Unions and co-ops should find new ways of working together to support freelance workers in the gig economy, delegates at the recent Ways Forward were told.
Co-operatives UK researcher Pat Conaty said there were already fruitful examples of collaboration: Equity and the Musicians’ Union are both working with performers’ co-ops, and taxi drivers in Edinburgh are working with Unite.
“The model is spreading,” he said, pointing the USA, where Denver’s Green Taxi and Union Taxi co-ops were supported by unions.
Dr Cilla Ross, vice principal of the Co-operative College, highlighted the example of the union/co-op hybrids formed in Cincinnati, run by workers with a collective bargaining approach.
Started by United Steelworkers union with the help of Spanish worker co-op federation Mondragon, it has inspired moves to build a national network of unionised worker-owned co-ops.
Although the model can be challenging, with leaders having to “wear a boss’s hat and a union hat”, she said she was “blown away” on a visit to Cincinnati, to see union organisers “working with the most marginalised people in our society”.
She said the project started when migrant workers on hourly contracts turned up for work and found the site closed down. One worker was related to a union organiser and persuaded his colleagues to join.
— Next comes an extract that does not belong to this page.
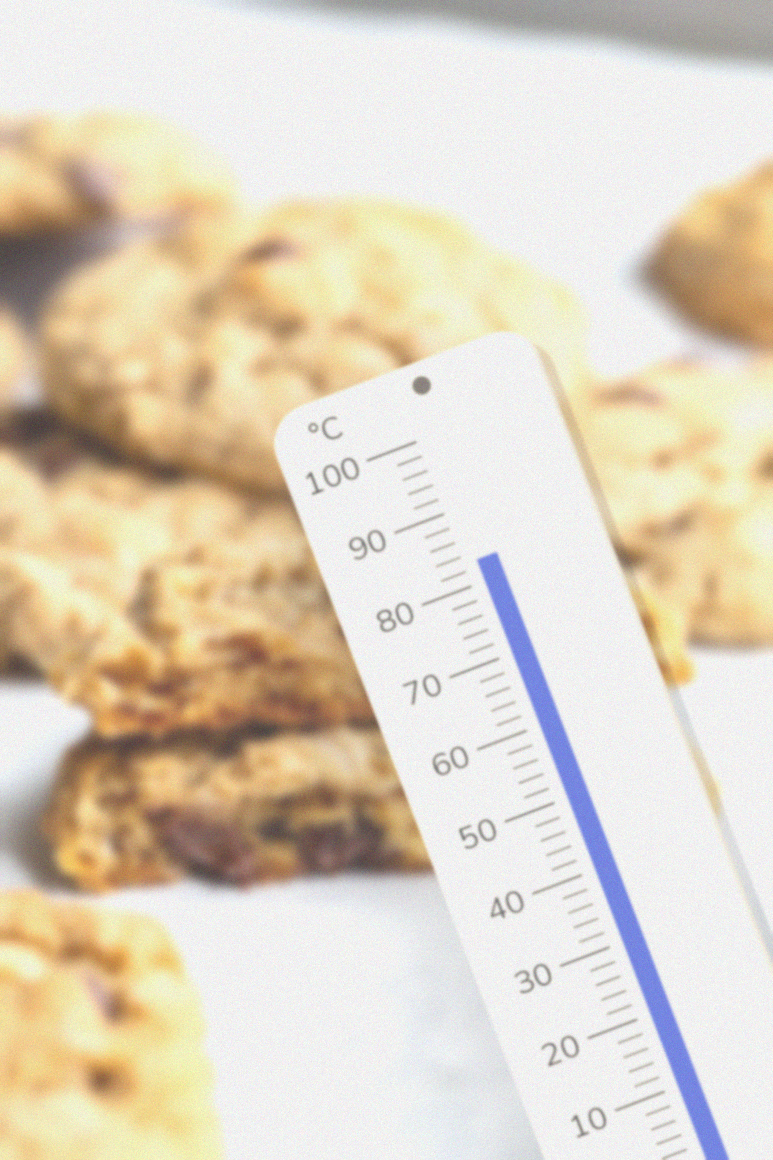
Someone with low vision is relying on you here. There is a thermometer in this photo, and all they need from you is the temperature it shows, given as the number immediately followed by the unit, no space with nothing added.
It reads 83°C
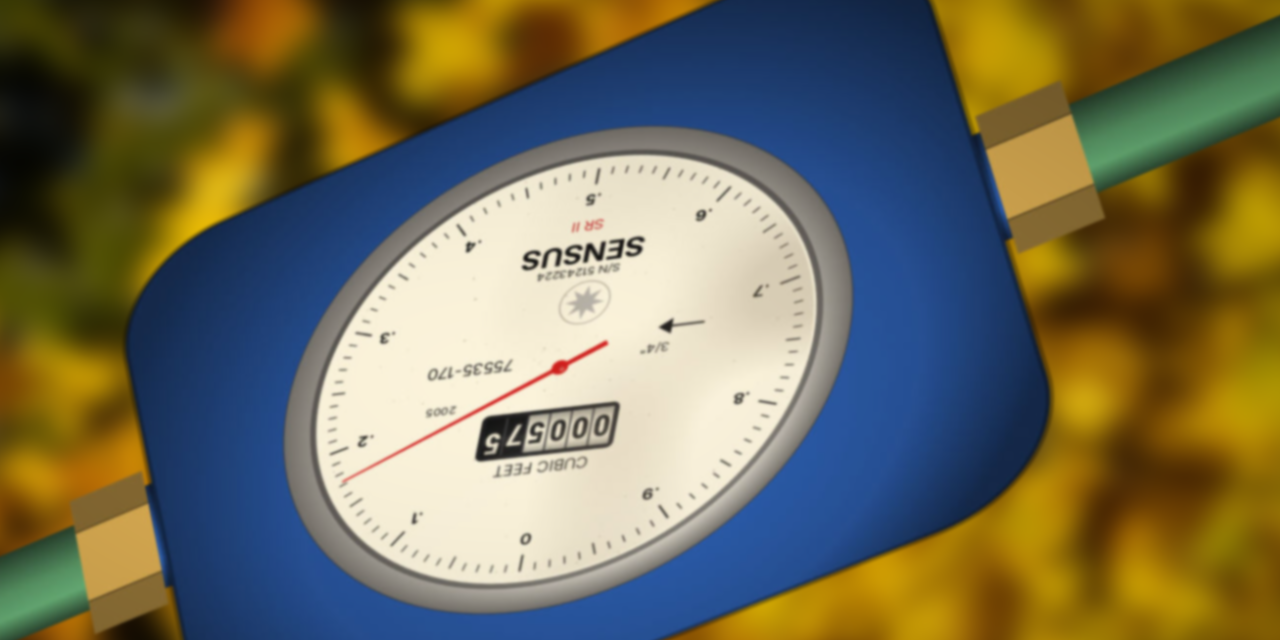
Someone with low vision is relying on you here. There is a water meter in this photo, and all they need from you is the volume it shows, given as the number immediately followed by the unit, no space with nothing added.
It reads 575.17ft³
“The union in turn invested locally to support those workers,” said Dr Ross. “The model has now spread across whole city – in food and manufacturing … it has transformed workers’ lives.
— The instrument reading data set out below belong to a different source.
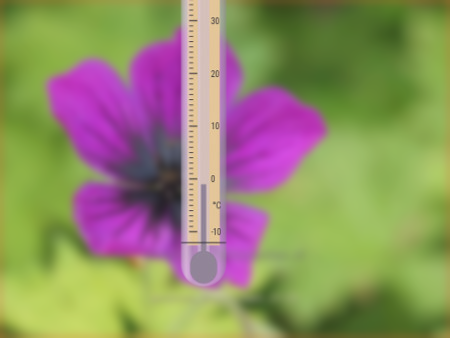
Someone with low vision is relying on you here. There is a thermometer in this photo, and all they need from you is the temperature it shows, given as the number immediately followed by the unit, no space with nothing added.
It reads -1°C
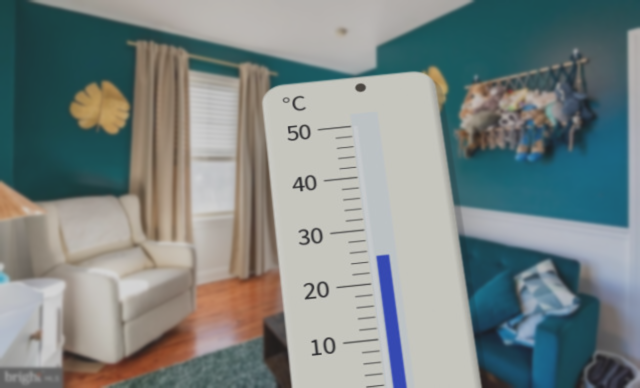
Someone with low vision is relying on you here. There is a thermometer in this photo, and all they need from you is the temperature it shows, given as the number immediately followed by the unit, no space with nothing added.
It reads 25°C
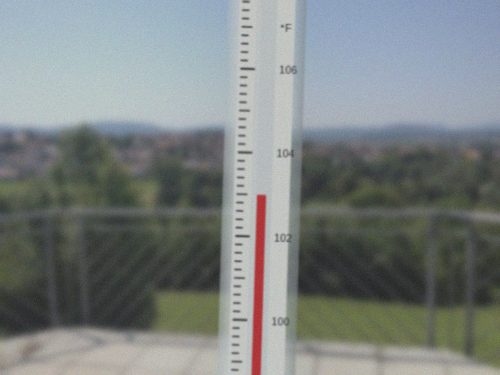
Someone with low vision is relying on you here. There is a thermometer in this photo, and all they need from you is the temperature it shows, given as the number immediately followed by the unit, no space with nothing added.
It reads 103°F
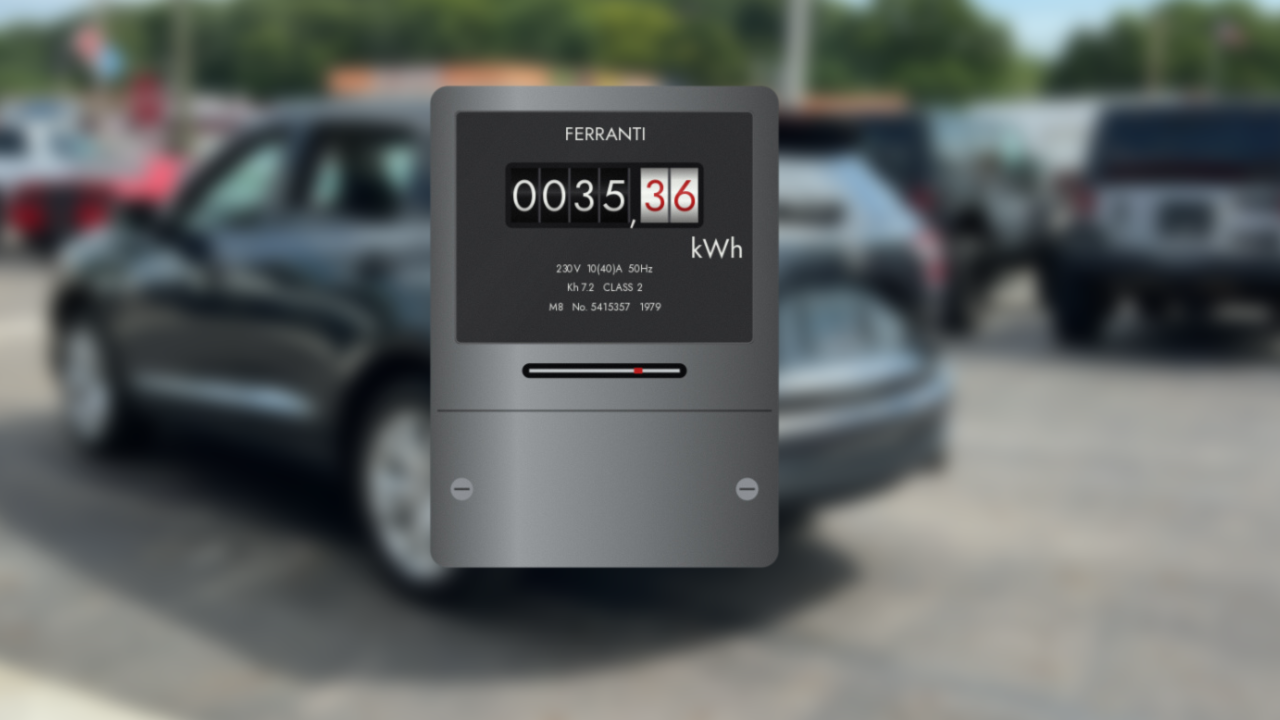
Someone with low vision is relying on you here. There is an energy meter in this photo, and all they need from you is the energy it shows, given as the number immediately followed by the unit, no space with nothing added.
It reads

She said unions and co-ops in the UK have not worked closely together, adding that “we need to think about our tradition, the shared values that we have” to overcome barriers to collaboration.
She gave the example of worker co-op Suma, where people joined the union in solidarity with other food industry workers, to access health and safety training; and so workers could find help if their relationship with Suma broke down, “which will always happen even in the best system”.
Mr Conaty added: “In a union co-op you create democracy on two fronts”, forming an “important new strategy against a neoliberal bid to reduce worker control”. He said there was the potential to develop union co-ops under the Preston model, where councils build local democratic economies, “but we have to build those sort of partnerships”.
And Dr Ross said there was a “lack of infrastructure that co-ops and unions control”, pointing to the use of Gmail by co-ops for their internal communications. “It’s not a great idea to have your infrastructure owned by one of the richest capitalist organisations on the planet,” she added
Asked about the issue of pay – often low in worker co-ops if they are working in sectors where there is a race to the bottom – Mr Conaty said: “The opportunity to grow bigger co-ops which can offer better pay and conditions is related to where contracts are coming from”, adding that these contracts could come from municipalism and the solidarity economy.
He said there were eight trade unions involved in a steering group with Co-operatives UK, and he wanted to see more on on board.